------ Extract provided ------

Timeouts
Timeouts are the time-budget layer for governed runs. They stop a run from drifting indefinitely when a turn, phase, or full run takes too long.
This is not adapter process timeout tuning. It is governance-level timeout enforcement for turn, phase, and run progress.
Config shape
Add an optional top-level timeouts section to agentxchain.json:
{
"timeouts": {
"per_turn_minutes": 30,
"per_phase_minutes": 120,
"per_run_minutes": 480,
"action": "warn"
}
}
All fields are optional. Missing fields mean that scope has no timeout.
| Field | Meaning |
|---|---|
per_turn_minutes | Maximum wall-clock time for one assigned turn |
per_phase_minutes | Maximum wall-clock time spent in the current phase |
per_run_minutes | Maximum wall-clock time for the whole governed run |
action | Default response when a timeout is exceeded: escalate or warn |
Three scopes
Turn
Turn timeout compares each active turn's started_at against the current time at a governance boundary.
Use this when you want to catch a role that is hanging or taking far longer than expected.
Phase
Phase timeout compares phase_entered_at against the current time. This is the right budget for phases that can absorb several turns but still need a hard ceiling.
Run
Run timeout compares the run created_at timestamp against the current time. This is the global ceiling that stops a governed run from stretching without bound.
Actions
escalate
- Blocks the run with
blocked_on: "timeout:<scope>" - Persists a structured recovery descriptor
- Records a
type: "timeout"entry in.agentxchain/decision-ledger.jsonl - Recovery is
agentxchain resume
warn
- Does not block the run
- Records a
type: "timeout_warning"entry in the decision ledger - Surfaces in
agentxchain statusandagentxchain report
skip_phase
skip_phase is valid for phase timeouts only. It is intentionally routing-only, not a global timeout action.
{
"timeouts": {
"per_phase_minutes": 120,
"action": "warn"
},
"routing": {
"planning": {
"entry_role": "pm",
"allowed_next_roles": ["pm", "architect"],
"timeout_minutes": 60,
"timeout_action": "skip_phase"

------

* _Prompt a_: Reproduce every line of the plain-text source listing below without any change.

------ Working data ------

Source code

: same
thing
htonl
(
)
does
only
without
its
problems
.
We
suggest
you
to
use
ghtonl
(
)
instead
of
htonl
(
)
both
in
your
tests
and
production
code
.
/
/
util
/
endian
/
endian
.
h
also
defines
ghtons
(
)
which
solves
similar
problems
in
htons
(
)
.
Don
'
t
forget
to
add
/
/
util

------

* _Prompt b_:
Answer these questions from the timeouts documentation above:
(i) What does the per_phase_minutes field set?
(ii) Which timestamp does the run timeout compare against the current time?
(iii) What command recovers a run after the escalate action?

* _Expected output a_:
Source code

: same
thing
htonl
(
)
does
only
without
its
problems
.
We
suggest
you
to
use
ghtonl
(
)
instead
of
htonl
(
)
both
in
your
tests
and
production
code
.
/
/
util
/
endian
/
endian
.
h
also
defines
ghtons
(
)
which
solves
similar
problems
in
htons
(
)
.
Don
'
t
forget
to
add
/
/
util

* _Expected output b_:
(i) The maximum wall-clock time spent in the current phase.
(ii) The run created_at timestamp.
(iii) agentxchain resume